Da hiernach weder die gerügten Verfahrensfehler noch ein Rechtsirrtum des Berufungsgerichts ersichtlich sind, erweist sich die Revision gegenüber dem Beklagten zu 2) als unbegründet.

25

II.

Die Revision wendet sich ferner gegen die Ausführungen des Berufungsgerichte, daß Ansprüche gegen die Beklagte zu 1) weder aus eigenem Recht der Klägerin noch aus dem abgetretenen Recht der BNCI bestehen. Einer Nachprüfung der gegen diese Auffassung erhobenen Rügen bedarf es nicht. Der Anspruch auf den Restkaufpreis von 100.000 DM ist nicht begründet, wie die Ausführungen unter I ergeben. Damit steht gegenüber den Konkursgläubigern (§147 KO) wie auch gegenüber dem Gemeinschuldner (Jäger, KO §147 Anm. 3) fest, daß der Kaufpreisanspruch nicht besteht. Die Klägerin kann deshalb weder aus einem Akkreditiv noch aus anderen rechtlichen Gesichtspunkten, wie sie von der Revision noch vorgetragen werden, eine Zahlung von der Beklagten zu 1) fordern, um Befriedigung wegen einer Kaufpreisforderung zu erlangen. Läge ein eröffnetes oder ein bestätigtes Akkreditiv der Beklagten zu 1) vor oder müßte sie sich, wie die Revision meint, jedenfalls so behandeln lassen, als sei dies der Fall, so stünde der Klägerin der Einwand der unzulässigen Rechtsausübung entgegen.
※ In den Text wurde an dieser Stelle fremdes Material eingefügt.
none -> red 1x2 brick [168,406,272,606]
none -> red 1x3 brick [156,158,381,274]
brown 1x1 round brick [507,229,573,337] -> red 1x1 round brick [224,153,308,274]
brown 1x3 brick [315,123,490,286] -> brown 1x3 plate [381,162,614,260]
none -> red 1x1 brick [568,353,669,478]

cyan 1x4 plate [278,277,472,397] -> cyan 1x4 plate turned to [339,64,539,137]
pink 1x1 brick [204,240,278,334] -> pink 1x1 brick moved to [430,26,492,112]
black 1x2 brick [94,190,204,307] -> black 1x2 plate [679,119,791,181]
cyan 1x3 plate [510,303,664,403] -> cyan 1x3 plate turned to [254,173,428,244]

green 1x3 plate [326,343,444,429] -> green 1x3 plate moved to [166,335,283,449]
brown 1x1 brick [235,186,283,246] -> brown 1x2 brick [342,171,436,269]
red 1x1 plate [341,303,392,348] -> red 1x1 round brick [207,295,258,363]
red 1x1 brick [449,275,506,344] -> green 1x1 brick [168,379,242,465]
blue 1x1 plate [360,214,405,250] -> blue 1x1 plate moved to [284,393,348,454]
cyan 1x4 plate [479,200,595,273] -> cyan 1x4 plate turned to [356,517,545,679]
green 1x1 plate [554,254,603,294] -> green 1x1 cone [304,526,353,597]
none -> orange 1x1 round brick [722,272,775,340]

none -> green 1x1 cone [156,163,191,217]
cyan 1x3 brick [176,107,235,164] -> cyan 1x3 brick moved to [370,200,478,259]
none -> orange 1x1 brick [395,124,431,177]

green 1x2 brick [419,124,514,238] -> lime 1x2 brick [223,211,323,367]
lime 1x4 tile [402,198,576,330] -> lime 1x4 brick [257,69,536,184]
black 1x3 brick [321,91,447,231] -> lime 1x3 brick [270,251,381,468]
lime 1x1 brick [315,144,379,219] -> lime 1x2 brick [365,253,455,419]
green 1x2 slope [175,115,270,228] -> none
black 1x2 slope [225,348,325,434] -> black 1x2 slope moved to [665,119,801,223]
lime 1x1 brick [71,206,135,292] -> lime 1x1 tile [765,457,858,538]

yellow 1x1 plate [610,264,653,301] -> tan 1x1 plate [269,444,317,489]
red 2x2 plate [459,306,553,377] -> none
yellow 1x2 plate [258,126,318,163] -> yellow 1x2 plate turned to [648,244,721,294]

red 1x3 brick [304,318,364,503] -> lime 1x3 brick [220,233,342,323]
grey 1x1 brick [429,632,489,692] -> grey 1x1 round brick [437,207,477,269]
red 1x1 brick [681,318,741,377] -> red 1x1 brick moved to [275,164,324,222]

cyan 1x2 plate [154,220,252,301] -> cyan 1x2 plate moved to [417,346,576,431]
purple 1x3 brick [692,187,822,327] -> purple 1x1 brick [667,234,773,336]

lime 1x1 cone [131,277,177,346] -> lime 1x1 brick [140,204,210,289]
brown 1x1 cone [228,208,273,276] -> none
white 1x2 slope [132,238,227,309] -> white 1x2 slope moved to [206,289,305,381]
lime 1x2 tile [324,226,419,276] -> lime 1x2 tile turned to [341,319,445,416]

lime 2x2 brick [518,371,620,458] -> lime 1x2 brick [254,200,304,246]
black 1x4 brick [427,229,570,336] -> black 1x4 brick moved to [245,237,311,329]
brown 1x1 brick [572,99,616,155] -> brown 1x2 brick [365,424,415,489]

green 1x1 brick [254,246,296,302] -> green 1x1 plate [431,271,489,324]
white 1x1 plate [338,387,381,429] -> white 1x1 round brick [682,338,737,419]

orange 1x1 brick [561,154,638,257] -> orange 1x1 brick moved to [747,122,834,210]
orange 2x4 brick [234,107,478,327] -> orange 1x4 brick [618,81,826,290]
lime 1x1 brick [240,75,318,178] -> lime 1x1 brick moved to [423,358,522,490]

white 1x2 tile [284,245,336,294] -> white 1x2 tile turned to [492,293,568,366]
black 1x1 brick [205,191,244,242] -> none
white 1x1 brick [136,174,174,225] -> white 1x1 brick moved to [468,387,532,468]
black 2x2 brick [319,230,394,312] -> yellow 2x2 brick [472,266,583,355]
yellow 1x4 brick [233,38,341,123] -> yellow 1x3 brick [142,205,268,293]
Diesen Einwand kann die Bank gegenüber dem Akkreditierten erheben, obwohl das eröffnete oder bestätigte Akkreditiv eine vom Schuldgrund losgelöste Verpflichtung begründet. Es handelt sich bei dem Vorbringen, die Geltendmachung verstoße gegen Treu und Glauben und sei deshalb unzulässig (§242 BGB), um eine unmittelbare Einwendung aus dem Akkreditiv (BGH BB 1955, 462). Die Klägerin würde arglistig handeln, wenn sie trotz rechtskräftiger Abweisung der Kaufpreisforderung von der Beklagten zu 1) noch den Restbetrag von 100.000 DM verlangen wollte, den sie dem Käufer, für dessen Rechnung die Beklagte zu 1) zahlen würde, alsbald wieder erstatten müßte. Ein Anspruch aus dem Gesichtspunkt des Verschuldens der Beklagten zu 1) beim Vertragsschluß, unter dem die Revision das Klagvorbringen gegenüber der Beklagten zu 1) noch gewürdigt wissen will, scheidet schon deshalb aus, weil die Klägerin den geltend gemachten Vertrauensschaden, der in der Nichtzahlung des Kaufpreises in Höhe von 100.000 DM bestehen soll, nicht erlitten haben kann. Ein Anspruch auf Zahlung von mehr als 700.000 DM für das Holz steht der Klägerin nach dem Ergebnis des Rechtsstreits gegen den Beklagten zu 2) nicht zu.

26

Die Revision war daher mit der Kostenfolge des §97 ZPO zurückzuweisen.